Colin asintió, aunque estaba claro que no le escuchaba.
—Creo que la carretera está por aquí —dijo, y corrió al otro lado de la colina.
Dunworthy le siguió, intentando no pensar cuántas aldeas había, el poco tiempo que les quedaba, lo cansado que se sentía después de sólo una colina.
—¿Cómo convenciste a William para que te inyectaran la estreptomicina? —preguntó cuando alcanzó a Colin.
—Me pidió el número de médico de tía Mary para poder falsificar las autorizaciones. Estaba en su maletín.
—¿Y te negaste a dárselo a menos que accediera?
—Sí, y además le amenacé con contarle a su madre lo de sus novias —contestó el niño, y de nuevo echó a correr.
El camino que había visto era un sendero vallado. Dunworthy se negó a atravesar el campo que rodeaba.
—Debemos ceñirnos a los caminos —dijo.
—Por aquí es más rápido —protestó Colín—. No nos perderemos. Tenemos el localizador.

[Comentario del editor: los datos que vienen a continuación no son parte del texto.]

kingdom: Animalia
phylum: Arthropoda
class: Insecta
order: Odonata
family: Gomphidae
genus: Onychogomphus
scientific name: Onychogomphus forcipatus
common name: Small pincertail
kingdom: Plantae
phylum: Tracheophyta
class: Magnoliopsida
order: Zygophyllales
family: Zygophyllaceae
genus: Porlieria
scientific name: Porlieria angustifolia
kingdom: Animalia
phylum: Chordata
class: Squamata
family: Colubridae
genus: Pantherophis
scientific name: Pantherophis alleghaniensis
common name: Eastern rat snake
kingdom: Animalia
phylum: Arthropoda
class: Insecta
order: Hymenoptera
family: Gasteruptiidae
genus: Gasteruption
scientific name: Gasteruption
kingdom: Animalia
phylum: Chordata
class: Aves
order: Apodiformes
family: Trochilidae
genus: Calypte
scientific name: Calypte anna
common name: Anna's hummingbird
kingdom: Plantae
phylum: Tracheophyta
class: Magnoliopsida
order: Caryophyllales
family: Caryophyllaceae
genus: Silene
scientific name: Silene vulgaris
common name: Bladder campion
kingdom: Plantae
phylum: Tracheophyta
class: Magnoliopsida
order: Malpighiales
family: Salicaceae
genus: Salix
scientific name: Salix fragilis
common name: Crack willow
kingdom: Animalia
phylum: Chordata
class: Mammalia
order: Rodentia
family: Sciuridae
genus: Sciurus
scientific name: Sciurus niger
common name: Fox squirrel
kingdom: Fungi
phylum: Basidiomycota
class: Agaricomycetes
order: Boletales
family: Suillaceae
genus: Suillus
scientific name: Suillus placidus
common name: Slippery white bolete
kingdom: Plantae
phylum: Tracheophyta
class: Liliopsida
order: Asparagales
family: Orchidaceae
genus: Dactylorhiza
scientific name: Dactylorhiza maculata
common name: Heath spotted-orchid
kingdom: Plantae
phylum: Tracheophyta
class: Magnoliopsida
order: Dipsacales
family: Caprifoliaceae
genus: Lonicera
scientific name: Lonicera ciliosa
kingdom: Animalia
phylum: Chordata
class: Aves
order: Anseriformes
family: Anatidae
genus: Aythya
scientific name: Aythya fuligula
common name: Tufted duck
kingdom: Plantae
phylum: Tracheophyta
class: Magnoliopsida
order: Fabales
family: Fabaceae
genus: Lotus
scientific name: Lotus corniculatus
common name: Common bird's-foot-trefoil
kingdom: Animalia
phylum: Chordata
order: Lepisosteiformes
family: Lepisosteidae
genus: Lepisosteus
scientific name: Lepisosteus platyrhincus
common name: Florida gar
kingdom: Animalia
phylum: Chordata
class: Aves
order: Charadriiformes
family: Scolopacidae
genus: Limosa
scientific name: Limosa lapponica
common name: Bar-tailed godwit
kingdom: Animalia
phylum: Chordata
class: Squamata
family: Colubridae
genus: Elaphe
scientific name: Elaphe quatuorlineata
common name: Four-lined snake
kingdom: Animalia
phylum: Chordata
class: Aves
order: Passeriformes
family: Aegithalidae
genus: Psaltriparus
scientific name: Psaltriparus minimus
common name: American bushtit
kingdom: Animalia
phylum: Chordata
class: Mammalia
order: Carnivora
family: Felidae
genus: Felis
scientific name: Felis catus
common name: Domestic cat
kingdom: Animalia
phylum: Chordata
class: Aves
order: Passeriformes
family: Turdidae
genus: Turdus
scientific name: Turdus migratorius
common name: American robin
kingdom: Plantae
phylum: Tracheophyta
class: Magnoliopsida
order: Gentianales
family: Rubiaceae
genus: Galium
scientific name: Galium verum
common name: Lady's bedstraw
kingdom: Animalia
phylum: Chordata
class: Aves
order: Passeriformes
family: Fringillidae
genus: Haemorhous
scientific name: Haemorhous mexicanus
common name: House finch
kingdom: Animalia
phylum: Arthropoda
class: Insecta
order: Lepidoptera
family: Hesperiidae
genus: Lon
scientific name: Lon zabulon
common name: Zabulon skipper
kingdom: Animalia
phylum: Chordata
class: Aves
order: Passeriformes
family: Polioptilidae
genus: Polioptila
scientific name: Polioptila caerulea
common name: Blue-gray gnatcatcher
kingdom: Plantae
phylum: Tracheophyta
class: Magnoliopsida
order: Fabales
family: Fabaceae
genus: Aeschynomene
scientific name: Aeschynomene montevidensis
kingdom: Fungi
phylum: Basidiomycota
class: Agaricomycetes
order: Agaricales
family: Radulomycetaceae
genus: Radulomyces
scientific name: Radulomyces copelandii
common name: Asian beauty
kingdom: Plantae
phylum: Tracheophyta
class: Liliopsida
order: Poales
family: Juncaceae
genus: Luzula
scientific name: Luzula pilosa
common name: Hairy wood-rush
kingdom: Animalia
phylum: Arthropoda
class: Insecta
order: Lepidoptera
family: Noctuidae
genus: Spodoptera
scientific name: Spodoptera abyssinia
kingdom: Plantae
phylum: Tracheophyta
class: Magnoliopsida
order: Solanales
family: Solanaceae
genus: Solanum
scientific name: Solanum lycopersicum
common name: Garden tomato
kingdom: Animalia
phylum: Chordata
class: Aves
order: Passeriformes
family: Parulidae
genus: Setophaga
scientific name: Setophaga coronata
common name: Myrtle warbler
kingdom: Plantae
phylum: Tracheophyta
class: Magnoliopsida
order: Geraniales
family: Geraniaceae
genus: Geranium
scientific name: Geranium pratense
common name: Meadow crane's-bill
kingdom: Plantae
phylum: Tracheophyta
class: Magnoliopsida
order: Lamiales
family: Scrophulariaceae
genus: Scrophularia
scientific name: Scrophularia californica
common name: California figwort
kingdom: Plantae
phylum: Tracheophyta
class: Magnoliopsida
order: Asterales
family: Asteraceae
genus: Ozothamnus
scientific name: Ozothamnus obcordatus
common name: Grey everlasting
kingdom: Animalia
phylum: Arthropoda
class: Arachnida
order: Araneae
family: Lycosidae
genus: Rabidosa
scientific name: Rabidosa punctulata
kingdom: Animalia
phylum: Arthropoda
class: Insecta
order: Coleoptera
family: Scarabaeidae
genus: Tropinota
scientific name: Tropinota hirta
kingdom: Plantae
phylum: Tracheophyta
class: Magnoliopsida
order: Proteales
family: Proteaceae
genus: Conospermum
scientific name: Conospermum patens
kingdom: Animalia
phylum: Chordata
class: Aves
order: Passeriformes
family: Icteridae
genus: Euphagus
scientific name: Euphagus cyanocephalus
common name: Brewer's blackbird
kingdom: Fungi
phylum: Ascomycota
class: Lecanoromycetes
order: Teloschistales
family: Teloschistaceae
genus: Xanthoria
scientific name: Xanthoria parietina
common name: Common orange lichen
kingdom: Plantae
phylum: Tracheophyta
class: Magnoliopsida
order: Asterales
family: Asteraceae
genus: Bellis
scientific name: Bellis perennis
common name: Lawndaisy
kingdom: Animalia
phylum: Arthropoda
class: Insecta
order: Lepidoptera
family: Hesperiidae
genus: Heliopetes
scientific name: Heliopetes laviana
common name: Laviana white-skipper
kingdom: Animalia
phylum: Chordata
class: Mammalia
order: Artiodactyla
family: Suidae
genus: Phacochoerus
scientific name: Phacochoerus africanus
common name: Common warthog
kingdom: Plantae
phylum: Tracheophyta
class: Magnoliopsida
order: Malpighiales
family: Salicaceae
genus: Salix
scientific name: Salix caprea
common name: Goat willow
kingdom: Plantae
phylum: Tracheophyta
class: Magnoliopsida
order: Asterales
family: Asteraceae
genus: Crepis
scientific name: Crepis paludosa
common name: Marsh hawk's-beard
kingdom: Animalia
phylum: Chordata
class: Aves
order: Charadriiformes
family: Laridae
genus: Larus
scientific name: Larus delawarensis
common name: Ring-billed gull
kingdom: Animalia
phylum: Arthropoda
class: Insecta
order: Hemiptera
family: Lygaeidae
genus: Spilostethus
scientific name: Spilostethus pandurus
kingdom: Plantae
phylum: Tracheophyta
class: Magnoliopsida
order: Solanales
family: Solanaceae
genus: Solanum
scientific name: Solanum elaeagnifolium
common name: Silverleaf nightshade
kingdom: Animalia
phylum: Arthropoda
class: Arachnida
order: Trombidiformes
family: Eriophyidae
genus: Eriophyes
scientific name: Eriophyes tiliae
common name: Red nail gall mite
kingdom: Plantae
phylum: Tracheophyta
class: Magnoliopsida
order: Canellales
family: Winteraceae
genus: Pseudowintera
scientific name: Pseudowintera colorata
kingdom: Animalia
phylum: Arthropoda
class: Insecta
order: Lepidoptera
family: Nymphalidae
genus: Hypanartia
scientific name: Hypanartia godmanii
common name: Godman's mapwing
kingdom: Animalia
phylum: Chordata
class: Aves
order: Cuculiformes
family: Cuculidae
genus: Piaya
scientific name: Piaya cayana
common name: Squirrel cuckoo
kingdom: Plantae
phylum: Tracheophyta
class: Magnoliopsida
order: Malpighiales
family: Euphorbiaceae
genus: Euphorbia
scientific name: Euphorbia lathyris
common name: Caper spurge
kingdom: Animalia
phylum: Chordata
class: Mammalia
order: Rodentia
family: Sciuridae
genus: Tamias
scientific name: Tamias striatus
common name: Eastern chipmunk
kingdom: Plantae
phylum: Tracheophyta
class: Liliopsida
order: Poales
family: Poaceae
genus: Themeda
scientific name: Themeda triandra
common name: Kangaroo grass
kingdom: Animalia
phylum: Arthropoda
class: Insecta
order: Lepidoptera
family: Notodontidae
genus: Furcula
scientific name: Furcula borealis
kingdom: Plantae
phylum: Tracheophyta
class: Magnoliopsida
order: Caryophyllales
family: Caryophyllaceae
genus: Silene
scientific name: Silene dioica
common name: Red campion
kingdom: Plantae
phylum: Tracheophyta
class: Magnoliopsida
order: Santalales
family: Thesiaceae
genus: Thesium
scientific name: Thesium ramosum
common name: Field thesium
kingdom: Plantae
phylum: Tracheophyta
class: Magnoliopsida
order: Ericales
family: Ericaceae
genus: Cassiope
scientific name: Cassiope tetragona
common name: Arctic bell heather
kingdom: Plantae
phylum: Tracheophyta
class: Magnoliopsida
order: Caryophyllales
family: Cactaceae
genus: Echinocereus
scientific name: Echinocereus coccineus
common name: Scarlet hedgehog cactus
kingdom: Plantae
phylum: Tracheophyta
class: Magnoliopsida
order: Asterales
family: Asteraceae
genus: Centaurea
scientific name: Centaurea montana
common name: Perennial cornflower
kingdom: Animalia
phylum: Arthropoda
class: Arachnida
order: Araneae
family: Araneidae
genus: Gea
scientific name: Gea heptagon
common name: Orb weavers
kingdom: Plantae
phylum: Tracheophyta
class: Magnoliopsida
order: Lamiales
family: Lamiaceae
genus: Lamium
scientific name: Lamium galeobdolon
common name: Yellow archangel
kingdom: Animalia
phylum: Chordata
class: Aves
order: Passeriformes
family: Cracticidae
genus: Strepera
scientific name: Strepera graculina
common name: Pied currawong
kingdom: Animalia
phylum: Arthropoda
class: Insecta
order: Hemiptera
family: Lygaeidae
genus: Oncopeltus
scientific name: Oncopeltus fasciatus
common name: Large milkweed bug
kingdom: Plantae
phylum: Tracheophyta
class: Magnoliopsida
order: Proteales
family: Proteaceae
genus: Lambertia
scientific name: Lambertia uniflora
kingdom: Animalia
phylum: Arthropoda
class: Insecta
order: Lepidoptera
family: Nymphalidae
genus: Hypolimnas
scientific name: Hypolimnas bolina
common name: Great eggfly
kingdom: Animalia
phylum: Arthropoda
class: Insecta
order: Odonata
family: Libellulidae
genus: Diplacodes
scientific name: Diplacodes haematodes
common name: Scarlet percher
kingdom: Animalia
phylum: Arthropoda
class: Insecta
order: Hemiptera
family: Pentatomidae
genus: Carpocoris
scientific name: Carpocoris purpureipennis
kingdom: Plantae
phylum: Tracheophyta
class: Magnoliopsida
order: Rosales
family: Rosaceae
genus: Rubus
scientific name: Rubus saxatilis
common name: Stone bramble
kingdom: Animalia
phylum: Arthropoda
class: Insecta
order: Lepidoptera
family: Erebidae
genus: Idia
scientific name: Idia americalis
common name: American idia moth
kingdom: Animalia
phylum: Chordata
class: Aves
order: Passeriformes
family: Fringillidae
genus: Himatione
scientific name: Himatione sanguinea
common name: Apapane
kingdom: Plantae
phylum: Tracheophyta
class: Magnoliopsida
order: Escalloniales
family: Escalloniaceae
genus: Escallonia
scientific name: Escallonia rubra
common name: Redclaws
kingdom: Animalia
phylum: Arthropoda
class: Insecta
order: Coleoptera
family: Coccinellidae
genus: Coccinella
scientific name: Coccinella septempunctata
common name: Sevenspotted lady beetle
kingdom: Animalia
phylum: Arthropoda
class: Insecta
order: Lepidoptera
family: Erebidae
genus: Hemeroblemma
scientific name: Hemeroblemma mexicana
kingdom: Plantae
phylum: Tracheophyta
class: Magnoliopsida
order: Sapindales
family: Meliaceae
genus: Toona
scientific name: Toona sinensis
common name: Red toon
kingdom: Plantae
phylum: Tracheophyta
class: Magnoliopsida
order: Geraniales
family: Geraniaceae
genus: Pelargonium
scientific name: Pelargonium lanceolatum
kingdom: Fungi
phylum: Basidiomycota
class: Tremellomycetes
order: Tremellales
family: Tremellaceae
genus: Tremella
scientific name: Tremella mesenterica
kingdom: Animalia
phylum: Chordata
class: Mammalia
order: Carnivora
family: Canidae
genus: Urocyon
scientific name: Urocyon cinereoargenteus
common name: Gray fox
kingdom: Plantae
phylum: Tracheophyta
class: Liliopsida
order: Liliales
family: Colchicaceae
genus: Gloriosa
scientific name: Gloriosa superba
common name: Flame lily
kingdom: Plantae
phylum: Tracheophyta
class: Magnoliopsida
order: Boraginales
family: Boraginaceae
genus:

Dunworthy se negó a discutir. Continuó adelante, buscando un giro. Los estrechos campos daban paso a bosques y el camino se dirigía al norte.
—¿Y si no hay un camino a la aldea? —preguntó Colin después de medio kilómetro, pero a la siguiente curva lo encontraron.
Era más estrecho que el anterior, y nadie lo había surcado desde la nevada. Avanzaron a trancas y barrancas, hundiendo los pies en la capa de hielo a cada paso. Dunworthy intentó ansiosamente divisar la aldea, pero el bosque era demasiado denso.
La nieve los obligaba a avanzar despacio y ya se había quedado sin aliento. La tensión en su pecho era como una correa de hierro.
—¿Qué haremos cuando lleguemos allí? —preguntó Colin, avanzando sin esfuerzo sobre la nieve.
—Tú te quitas de en medio y me esperas. ¿Queda claro?
—Sí. ¿Está seguro de que éste es el camino correcto?
Dunworthy no estaba seguro de nada. El camino se curvaba hacia el oeste, apartándose del lugar donde creía que se encontraba la aldea, y por delante volvía a curvarse hacia el norte. Escrutó ansiosamente los árboles, intentando así avistar un destello de piedra o un techo de paja.
—Estoy seguro de que la aldea no estaba tan lejos —añadió Colin, frotándose los brazos—. Llevamos horas caminando.
No era tanto, pero sí al menos una hora, y no habían llegado siquiera a una choza, mucho menos a un aldea. Había varias, ¿pero dónde?
Colin sacó su localizador.
—Mire —indicó a Dunworthy la lectura—. Nos hemos desviado demasiado al sur. Creo que deberíamos volver al otro camino.
Dunworthy miró la lectura y luego el mapa. Estaban al sur del lugar de llegada, a más de tres kilómetros de distancia. Tendrían que desandar casi todo el camino, sin esperanza ninguna de encontrar a Kivrin en ese tiempo, y al final, no estaba seguro de poder llegar más lejos. Ya se sentía agotado, la tensión en su pecho aumentaba a cada paso, y sentía un brusco dolor en las costillas. Se giró y contempló la curva que tenían delante, intentando decidir qué debían hacer.
—Se me están congelando los pies —protestó Colin. Pisoteó la nieve y un pájaro salió volando, asustado. Dunworthy alzó la cabeza y frunció el ceño. El cielo se estaba nublando.